:: Extract to read ::

Time. Though everyone is familiar with the word—whether in English or one of the roughly 6,500 other languages in use worldwide—most people infrequently give the concept of Time the deep and abiding attention it deserves. We measure it with clocks and calendars and changes in the physical world around us. And changes in ourselves. But the deeper mysteries of Time rarely command our attention and devoted exploration. We take Time for granted. Though we know the amount of Time available to each of us is limited, we hardly ever allow our thoughts to delve deeply into it. That infinitesimally tiny fraction available to us during our brief personal experience with its mystery is taken for granted, as if nothing we can do will change the way we experience Time. Yet, if we take the long view of Time, we can view parts of the past and the future with extraordinary clarity.
Looking backward, tracing our own genealogical links only a few generations, we can begin to understand how Time changed the world into which we were born. Examining evidence of how our parents and grandparents and great-grandparents and great-great-grandparents lived can provide snapshots of reality in a Time experienced by our forebears not long ago. And if we imagine the world in which today’s newborns celebrate their eightieth birthdays, we realize those people are, today, inhabitants of the twenty-second century. Those eighty-year-olds will have witnessed the celebratory transition to a new century a few years before they became octogenarians. Some of their grandchildren could live to celebrate the twenty-third century.

:::

— Brief A —
Which relatives does the passage on Time list when it speaks of examining how our forebears lived?

:: Records to use ::

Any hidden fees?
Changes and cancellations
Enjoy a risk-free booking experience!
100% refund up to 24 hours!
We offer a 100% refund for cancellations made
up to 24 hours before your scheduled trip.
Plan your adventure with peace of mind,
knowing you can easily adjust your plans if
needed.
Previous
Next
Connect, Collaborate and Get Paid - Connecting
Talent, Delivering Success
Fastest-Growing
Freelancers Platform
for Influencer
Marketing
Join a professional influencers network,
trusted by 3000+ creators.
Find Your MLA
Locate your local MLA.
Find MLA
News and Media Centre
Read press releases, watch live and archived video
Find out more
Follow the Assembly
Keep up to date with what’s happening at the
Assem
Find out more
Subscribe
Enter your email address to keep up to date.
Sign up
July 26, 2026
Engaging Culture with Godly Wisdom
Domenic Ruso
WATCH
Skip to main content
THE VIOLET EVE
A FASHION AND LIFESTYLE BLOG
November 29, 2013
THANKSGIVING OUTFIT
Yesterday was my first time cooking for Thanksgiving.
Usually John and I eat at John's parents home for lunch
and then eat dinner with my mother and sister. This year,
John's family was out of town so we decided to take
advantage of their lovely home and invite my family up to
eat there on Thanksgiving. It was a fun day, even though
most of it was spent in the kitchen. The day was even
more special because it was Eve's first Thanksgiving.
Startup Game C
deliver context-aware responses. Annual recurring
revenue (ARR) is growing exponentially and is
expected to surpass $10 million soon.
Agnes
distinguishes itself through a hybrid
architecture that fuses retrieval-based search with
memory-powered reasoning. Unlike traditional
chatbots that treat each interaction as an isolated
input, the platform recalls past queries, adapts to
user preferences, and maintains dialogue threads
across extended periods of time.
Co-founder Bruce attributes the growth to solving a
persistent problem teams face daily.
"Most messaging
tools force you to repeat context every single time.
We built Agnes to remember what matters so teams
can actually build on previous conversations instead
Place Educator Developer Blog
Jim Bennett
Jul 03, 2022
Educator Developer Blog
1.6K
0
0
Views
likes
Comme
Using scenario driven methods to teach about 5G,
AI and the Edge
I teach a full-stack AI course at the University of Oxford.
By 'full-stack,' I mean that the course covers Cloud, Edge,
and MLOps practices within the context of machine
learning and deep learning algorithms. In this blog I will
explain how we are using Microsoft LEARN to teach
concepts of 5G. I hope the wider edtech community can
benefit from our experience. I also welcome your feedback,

:::
:: Records to use ::

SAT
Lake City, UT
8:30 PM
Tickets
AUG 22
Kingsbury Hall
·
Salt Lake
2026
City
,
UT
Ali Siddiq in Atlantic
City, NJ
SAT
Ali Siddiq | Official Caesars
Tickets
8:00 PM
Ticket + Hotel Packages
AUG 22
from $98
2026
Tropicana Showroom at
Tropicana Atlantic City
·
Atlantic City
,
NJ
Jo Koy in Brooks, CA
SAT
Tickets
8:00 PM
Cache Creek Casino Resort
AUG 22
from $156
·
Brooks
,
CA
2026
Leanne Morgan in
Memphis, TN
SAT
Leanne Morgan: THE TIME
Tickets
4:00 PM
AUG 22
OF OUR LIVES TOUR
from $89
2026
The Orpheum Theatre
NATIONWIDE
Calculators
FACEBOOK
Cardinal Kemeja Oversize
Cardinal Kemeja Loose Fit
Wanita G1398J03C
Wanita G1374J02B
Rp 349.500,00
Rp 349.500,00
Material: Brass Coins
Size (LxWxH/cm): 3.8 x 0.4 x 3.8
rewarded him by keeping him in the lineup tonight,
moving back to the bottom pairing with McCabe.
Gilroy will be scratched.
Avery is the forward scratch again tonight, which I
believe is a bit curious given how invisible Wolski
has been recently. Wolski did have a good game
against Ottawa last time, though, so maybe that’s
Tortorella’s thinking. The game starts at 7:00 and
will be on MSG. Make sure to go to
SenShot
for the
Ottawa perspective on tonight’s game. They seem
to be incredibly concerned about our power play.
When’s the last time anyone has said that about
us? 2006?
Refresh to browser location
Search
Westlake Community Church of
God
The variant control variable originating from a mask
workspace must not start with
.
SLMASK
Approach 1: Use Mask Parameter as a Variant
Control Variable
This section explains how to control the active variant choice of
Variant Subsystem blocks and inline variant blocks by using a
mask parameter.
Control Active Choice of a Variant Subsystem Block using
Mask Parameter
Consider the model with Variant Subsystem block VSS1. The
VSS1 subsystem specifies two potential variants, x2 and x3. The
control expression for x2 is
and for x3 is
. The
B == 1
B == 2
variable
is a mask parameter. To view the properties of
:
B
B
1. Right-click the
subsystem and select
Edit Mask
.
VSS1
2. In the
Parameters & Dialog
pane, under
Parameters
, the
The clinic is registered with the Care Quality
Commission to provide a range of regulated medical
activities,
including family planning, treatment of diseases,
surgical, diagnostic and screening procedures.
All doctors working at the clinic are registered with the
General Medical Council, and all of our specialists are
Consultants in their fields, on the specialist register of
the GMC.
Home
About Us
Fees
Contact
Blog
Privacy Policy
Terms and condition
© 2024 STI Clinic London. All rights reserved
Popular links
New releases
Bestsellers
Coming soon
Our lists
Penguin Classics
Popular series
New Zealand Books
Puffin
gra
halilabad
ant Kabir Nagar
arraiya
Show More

:::
:: Records to use ::

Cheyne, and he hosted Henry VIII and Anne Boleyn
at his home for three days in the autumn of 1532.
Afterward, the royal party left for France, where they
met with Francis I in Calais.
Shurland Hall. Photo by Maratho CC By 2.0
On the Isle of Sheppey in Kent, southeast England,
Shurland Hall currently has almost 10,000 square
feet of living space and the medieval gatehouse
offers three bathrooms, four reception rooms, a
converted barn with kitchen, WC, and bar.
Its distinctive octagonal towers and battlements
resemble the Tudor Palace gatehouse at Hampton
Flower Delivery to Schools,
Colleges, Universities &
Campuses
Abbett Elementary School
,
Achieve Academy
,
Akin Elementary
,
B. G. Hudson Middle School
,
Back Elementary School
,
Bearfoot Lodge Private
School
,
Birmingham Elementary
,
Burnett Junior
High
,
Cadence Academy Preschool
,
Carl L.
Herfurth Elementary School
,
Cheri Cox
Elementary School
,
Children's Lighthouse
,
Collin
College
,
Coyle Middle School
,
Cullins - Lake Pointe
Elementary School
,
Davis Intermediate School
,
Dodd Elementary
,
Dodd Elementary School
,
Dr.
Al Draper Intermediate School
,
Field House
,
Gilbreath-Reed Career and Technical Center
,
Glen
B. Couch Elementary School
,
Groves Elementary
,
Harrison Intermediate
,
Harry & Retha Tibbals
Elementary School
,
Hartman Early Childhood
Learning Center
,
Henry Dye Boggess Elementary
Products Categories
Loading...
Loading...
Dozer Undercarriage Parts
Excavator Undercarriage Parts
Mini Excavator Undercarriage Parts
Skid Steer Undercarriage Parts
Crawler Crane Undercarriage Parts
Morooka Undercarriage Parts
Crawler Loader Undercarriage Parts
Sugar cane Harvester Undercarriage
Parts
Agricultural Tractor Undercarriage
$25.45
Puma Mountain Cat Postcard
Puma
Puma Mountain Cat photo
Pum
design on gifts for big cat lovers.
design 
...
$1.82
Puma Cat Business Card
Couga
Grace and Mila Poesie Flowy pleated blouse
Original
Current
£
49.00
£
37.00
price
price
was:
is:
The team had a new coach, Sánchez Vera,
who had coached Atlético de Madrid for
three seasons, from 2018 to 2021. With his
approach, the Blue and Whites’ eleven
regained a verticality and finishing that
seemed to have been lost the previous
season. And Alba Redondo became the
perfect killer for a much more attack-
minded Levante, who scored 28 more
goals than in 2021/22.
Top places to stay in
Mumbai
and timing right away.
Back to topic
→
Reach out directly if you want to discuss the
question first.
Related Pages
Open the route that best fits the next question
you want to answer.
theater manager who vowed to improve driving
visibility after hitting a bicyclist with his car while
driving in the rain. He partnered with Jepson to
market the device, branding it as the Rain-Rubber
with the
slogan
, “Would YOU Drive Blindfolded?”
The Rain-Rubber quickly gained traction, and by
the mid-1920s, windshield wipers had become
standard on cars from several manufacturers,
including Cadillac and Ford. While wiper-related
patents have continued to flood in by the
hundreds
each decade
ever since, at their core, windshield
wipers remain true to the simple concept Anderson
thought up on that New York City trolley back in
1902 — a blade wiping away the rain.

:::

— Brief B —
Can you copy the lines in the entries word for word, starting with the line that contains "Cheyne, and he" and going on through the line that contains "converted barn with kitchen, WC, and bar.", with both of those lines included?

— Task output A —
Parents, grandparents, great-grandparents, and great-great-grandparents.

— Task output B —
Cheyne, and he hosted Henry VIII and Anne Boleyn
at his home for three days in the autumn of 1532.
Afterward, the royal party left for France, where they
met with Francis I in Calais.
Shurland Hall. Photo by Maratho CC By 2.0
On the Isle of Sheppey in Kent, southeast England,
Shurland Hall currently has almost 10,000 square
feet of living space and the medieval gatehouse
offers three bathrooms, four reception rooms, a
converted barn with kitchen, WC, and bar.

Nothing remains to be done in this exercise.